Child sex crimes need to be tackled before New India

Until the issue of sexual violence against children is addressed, Modi’s ‘New India’ vision promising housing, electricity, healthcare and education for all cannot be realised.

That was the opinion of India’s President Ram Nath Kovind who spoke about the Prime Minister’s pledge for 2022 at an event marking the end of march across the country to raise awareness of child trafficking and sexual abuse.

Kovind said: ‘The Prime Minister talks about a “New India” referring to improved infrastructure in the country. The concept is good.

‘But even if all that is achieved, if the issue of child sexual abuse – and the other sensitive crimes against children – are not addressed, I think that we miss making this concept possible when we celebrate 75 years of freedom.’

Kovind – a veteran politician and member of a powerful Hindu nationalist movement – was sworn in as president in July. While India’s president is the highest public office in the world’s largest democracy, it is largely a ceremonial role with the prime minister and his cabinet holding executive power.

Children in India face threats ranging from trafficking, sexual violence, forced labour and early marriage to a lack of access to quality education and healthcare, say activists.

More than 9,000 children were reported to have been trafficked in 2016, a 27 percent rise from the previous year, according to government data.

Most are from poor rural families who are lured to cities by traffickers who promise good jobs, but then sell them into slavery as domestic workers, to work in small manufacturing units, farming or pushed into sexual slavery in brothels.

Figures from the National Crime Records Bureau also show that almost 15,000 children were victims of sexual violence such as rape, molestation and exploitation for pornography in 2015 – up 67 percent from the previous year.

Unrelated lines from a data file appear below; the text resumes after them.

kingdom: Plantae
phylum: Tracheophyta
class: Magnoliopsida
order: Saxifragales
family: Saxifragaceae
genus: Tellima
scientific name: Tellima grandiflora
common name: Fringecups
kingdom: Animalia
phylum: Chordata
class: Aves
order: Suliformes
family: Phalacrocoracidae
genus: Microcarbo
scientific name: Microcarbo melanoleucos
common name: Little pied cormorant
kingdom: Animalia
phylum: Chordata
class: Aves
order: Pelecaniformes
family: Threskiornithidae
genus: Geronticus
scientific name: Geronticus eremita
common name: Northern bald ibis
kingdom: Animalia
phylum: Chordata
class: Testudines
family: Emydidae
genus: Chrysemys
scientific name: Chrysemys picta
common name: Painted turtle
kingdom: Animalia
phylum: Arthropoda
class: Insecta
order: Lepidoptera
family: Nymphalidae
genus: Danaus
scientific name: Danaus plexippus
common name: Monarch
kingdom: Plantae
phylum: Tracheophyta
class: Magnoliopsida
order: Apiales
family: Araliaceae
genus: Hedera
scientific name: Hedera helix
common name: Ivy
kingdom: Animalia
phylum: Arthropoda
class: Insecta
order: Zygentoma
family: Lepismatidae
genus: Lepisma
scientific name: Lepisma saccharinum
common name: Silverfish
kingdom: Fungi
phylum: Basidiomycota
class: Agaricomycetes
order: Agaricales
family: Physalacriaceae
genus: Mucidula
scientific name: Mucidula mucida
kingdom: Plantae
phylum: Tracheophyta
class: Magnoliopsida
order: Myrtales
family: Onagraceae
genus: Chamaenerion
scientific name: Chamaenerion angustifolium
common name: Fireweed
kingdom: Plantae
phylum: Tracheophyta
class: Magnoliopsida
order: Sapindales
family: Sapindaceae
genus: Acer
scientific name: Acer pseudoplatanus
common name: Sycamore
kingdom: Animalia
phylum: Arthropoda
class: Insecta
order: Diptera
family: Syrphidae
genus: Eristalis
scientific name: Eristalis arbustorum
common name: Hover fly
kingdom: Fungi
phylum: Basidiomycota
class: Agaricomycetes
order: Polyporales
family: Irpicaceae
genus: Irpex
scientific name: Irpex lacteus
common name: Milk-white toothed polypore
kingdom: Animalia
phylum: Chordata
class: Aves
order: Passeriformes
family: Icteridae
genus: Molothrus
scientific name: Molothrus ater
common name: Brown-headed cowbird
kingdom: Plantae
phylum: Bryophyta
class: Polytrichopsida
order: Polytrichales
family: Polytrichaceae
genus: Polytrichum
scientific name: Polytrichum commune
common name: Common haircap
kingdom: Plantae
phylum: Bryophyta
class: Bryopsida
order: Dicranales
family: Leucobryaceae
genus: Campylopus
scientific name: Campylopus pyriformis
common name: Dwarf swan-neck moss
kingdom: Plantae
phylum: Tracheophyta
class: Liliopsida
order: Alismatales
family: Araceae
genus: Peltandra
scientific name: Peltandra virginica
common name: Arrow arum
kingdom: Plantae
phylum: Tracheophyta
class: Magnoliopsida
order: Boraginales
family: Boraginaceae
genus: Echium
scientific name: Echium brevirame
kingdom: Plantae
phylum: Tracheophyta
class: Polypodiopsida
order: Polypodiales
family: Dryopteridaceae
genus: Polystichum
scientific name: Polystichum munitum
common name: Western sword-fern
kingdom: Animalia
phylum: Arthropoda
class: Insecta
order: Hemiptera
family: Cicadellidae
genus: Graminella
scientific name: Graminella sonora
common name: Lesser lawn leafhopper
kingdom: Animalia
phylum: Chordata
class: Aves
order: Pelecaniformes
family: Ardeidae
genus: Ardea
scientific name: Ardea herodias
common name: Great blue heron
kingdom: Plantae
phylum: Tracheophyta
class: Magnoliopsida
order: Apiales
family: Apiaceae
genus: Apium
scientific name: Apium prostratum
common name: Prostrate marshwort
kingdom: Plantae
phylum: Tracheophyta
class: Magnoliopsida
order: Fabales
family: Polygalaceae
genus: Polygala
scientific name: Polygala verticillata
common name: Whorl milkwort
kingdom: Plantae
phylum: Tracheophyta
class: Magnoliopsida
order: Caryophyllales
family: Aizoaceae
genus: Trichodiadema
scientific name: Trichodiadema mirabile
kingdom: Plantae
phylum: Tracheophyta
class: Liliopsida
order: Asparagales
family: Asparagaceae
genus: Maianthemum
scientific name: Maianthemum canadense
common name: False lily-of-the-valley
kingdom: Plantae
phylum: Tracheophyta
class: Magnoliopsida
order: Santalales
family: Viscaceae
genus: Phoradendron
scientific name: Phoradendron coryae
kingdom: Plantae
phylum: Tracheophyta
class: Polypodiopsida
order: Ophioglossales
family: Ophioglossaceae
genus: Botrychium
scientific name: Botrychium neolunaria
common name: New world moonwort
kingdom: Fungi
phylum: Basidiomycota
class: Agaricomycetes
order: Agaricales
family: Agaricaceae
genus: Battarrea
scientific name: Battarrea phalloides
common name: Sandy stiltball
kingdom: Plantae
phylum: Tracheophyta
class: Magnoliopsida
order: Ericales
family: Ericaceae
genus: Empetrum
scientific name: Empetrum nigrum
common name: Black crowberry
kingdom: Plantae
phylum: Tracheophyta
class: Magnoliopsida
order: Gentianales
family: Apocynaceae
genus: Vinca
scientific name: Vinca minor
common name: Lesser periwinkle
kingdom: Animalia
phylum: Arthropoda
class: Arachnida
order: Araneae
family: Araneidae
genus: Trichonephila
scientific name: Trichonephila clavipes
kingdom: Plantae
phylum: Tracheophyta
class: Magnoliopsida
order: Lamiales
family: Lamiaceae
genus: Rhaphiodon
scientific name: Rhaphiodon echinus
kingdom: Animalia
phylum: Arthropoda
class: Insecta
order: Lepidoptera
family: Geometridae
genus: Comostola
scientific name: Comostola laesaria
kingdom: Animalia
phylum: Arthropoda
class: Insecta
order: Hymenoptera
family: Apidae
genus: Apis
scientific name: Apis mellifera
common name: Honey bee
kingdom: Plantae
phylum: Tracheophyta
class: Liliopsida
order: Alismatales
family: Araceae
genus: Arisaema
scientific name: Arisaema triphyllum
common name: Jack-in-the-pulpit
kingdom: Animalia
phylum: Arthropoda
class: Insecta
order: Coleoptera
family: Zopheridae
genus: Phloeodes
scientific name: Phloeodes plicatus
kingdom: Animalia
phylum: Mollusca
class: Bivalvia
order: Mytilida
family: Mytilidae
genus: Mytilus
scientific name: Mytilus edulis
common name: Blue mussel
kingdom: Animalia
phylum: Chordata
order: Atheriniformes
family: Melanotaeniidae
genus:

But the figures are underestimates in socially conservative India, say activists, where fear of being blamed and shamed means victims often keep quiet and do not report abuses.

Nobel laureate and child rights activist Kailash Satyarthi led the recent month-long march across India to raise awareness of the problem.

Satyarthi, whose charity Bachpan Bachao Andolan (Save the Childhood Movement) has rescued over 80,000 enslaved children, launched his India-wide march or ‘Bharat Yatra’ from the nation’s southern-most tip on September 11.

Over the last five weeks, participants travelled over 11,000 km (7,000) miles) across 22 of India’s 29 states. They held events in towns and villages, engaging politicians, judges, students, religious leaders and community members.

Over 60 million people across India took part – either by attending events such as plays and concerts or by voicing their support on social media over the last 35 days, say organisers.

The ‘Bharat Yatra’ also mobilised government officials and policy makers as well as Bollywood stars, they added.

Home Minister Rajnath Singh has promised to pass an anti-trafficking bill which has pending for over a year, chief ministers pledged to take steps to curb child abuse and the judiciary promised to set up children’s courts.

The campaign also saw Bollywood stars and singers such as Amitabh Bachchan, Anupam Kher, Dhanush, Latha Rajinikanth and Vivek Oberoi support the campaign and take a pledge to help end the buying, selling and sexual exploitation of minors.

Satyarthi told the Thomson Reuters Foundation the highlight of the march – which took him to Andhra Pradesh in the south to Jammu and Kashmir in the north – was seeing children speak out.

‘In one case, a girl who was being raped by her brother-in-law but could not tell anyone as she felt so ashamed, came onto the podium at an event and told everyone what happened to her. We need to keep breaking the silence,’ Satyarthi said.